Washington—The U.S. and Iran find themselves facing the same enemies and may end up sitting on the same side of the table on a number of issues, including dealing with Sunni insurgents all around the Middle East. Both governments oppose the growing Sunni insurgency, whose members raise the Al Qaeda flag as they terrorize the locals in Syria, Yemen, Iraq, Lebanon, and Afghanistan. As U.S. influence in the region wanes, and Iraq falls apart, Iran, a Shia country, is worried about the Sunni threats to its allies in Syria and Iraq, and more Sunni forces will be unleashed after the U.S. pulls out of Afghanistan. As a result, last week, Iran offered to send military aid to Iraq, which is run by Shia forces, and the U.S. administration admits they can be helpful in ending the war in Syria if they come to the table—but they also say that cooperation will be based on the results of the nuclear negotiations currently underway—and despite the fact that Iran was a key player in getting chemical weapons out of Syria. (The first load left that country this past week.)

Israel Moves to Break Up Conglomerates

Jerusalem—As a result of the Occupy movement in Israel that brought hundreds of thousands out to protest the “tycoons” in 2011, and a sustained effort to expose the corruption of corporate culture by Haaretz, the Knesset last month unanimously voted to break up the corporate conglomerates that control approximately 1/3 of Israel’s economy. Most of them are public companies that control other public companies and are owned by families and individuals, who, according to the New York Times, “put down little money but control vast swathes of the Israeli economy … [they] crowd out competitors and take on excessive debt by lending among their companies.” The breakup is designed to increase competition and drive down prices and will prevent the pyramids from funding themselves with cheap financing. Israel is now overhauling its economy in an attempt to reduce income inequality.
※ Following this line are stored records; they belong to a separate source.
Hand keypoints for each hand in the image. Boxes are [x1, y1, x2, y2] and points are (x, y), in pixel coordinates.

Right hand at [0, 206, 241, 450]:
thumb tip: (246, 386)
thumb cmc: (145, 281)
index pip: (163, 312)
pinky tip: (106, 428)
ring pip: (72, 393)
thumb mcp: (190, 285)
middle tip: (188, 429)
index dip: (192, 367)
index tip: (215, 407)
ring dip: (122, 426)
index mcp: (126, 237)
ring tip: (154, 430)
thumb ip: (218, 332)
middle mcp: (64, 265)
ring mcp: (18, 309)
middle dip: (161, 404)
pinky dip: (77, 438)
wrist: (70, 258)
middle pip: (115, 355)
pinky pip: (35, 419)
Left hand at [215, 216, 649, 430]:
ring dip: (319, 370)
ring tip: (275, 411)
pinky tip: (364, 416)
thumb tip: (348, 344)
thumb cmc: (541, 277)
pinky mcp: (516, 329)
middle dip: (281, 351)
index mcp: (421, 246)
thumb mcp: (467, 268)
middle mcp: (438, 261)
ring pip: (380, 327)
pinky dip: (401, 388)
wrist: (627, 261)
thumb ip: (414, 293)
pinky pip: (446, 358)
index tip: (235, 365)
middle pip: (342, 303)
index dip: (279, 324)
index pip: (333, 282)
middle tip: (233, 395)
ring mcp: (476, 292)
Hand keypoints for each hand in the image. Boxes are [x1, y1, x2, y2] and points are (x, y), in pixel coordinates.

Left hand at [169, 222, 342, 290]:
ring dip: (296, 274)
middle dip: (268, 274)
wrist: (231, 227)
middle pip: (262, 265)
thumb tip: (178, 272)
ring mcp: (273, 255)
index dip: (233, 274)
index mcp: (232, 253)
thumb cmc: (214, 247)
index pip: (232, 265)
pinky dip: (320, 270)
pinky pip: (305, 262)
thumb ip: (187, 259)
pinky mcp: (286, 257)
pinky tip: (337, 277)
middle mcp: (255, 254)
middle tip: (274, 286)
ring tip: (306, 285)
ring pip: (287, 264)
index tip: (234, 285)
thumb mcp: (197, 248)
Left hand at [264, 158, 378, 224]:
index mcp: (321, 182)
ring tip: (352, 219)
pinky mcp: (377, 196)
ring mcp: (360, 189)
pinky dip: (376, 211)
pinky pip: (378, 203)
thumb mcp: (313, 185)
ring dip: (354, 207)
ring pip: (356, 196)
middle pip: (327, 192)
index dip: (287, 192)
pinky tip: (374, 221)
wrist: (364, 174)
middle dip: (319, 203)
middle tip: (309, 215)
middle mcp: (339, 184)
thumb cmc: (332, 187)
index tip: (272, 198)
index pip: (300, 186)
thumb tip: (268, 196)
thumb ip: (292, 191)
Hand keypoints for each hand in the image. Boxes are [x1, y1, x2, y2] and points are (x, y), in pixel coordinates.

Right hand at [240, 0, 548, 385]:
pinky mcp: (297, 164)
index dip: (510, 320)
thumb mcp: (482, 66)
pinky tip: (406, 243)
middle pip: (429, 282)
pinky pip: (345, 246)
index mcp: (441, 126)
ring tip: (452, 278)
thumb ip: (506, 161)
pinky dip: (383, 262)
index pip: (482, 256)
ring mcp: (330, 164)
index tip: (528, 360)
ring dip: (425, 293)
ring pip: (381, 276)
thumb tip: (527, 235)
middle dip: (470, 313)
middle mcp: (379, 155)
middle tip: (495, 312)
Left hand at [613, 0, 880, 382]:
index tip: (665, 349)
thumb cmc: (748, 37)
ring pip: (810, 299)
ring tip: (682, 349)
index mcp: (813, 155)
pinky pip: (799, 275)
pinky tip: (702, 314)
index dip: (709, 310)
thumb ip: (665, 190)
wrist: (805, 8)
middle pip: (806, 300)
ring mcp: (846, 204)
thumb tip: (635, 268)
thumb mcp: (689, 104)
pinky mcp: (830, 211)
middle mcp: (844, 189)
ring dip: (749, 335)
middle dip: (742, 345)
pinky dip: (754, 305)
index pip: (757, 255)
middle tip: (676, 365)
Deal Sends Eritrean Migrants from Israel to Sweden

The United Nations High Command for Refugees in Israel has brokered a deal between the Israeli government and the government of Sweden which has allowed dozens of Eritrean migrants to settle there. Among them were 54 women. The Interior Ministry said that the deal was made in collaboration with the United Nations and that each Eritrean migrant received a payment of $3,500. The ministry cites a total of 2,612 migrants who willfully left Israel in 2013—1,955 from Sudan and 461 from Eritrea. But Michal Pinchuk, the Executive Director of ASSAF said a Swedish government delegation met with them other NGOs and African migrants, with no involvement from the government. Pinchuk said that some of the women were trafficked and had gone through torture in Sinai. She said her organization signed up a group from the Saharonim prison for the resettlement. Interior Minister Gideon Sa’ar gave the approval for them to leave for Sweden and claims that the refugee protests in Tel Aviv had nothing to with announcing the Swedish deal.